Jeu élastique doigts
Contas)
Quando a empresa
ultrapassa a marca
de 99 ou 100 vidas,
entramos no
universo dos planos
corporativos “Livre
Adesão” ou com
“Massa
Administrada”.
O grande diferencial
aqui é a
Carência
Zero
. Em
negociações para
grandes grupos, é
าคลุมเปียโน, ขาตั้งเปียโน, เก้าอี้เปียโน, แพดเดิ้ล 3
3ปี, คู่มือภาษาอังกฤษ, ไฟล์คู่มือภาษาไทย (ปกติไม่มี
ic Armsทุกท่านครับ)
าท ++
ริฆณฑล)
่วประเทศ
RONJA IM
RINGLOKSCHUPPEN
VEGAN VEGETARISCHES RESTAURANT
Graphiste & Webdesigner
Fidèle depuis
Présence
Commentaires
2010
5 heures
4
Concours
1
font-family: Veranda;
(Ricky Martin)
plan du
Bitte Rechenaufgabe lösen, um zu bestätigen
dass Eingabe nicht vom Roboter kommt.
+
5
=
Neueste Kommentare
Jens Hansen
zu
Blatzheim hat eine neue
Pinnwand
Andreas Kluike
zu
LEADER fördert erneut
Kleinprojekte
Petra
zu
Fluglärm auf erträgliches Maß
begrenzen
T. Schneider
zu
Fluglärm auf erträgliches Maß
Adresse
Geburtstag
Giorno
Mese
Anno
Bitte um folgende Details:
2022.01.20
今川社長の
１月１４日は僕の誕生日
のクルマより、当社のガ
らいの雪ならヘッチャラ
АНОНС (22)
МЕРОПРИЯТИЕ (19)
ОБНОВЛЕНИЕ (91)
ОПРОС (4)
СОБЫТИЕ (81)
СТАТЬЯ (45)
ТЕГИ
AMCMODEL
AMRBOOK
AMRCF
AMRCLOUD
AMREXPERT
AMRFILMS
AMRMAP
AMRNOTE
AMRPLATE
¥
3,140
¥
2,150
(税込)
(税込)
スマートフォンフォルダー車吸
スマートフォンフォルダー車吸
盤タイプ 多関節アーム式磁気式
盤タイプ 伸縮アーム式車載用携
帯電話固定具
◆ ◆ ◆ ◆ ◆ ◆ ◆
_Instructions to follow:_ Could you output the material as a JSON list of strings, starting with its first line and going on through the line with "Graphiste & Webdesigner", both included? Use one string per line and leave out blank lines.

_Answer section:_
[
  "Jeu élastique doigts",
  "Contas)",
  "Quando a empresa",
  "ultrapassa a marca",
  "de 99 ou 100 vidas,",
  "entramos no",
  "universo dos planos",
  "corporativos “Livre",
  "Adesão” ou com",
  "“Massa",
  "Administrada”.",
  "O grande diferencial",
  "aqui é a",
  "Carência",
  "Zero",
  ". Em",
  "negociações para",
  "grandes grupos, é",
  "าคลุมเปียโน, ขาตั้งเปียโน, เก้าอี้เปียโน, แพดเดิ้ล 3",
  "3ปี, คู่มือภาษาอังกฤษ, ไฟล์คู่มือภาษาไทย (ปกติไม่มี",
  "ic Armsทุกท่านครับ)",
  "าท ++",
  "ริฆณฑล)",
  "่วประเทศ",
  "RONJA IM",
  "RINGLOKSCHUPPEN",
  "VEGAN VEGETARISCHES RESTAURANT",
  "Graphiste & Webdesigner"
]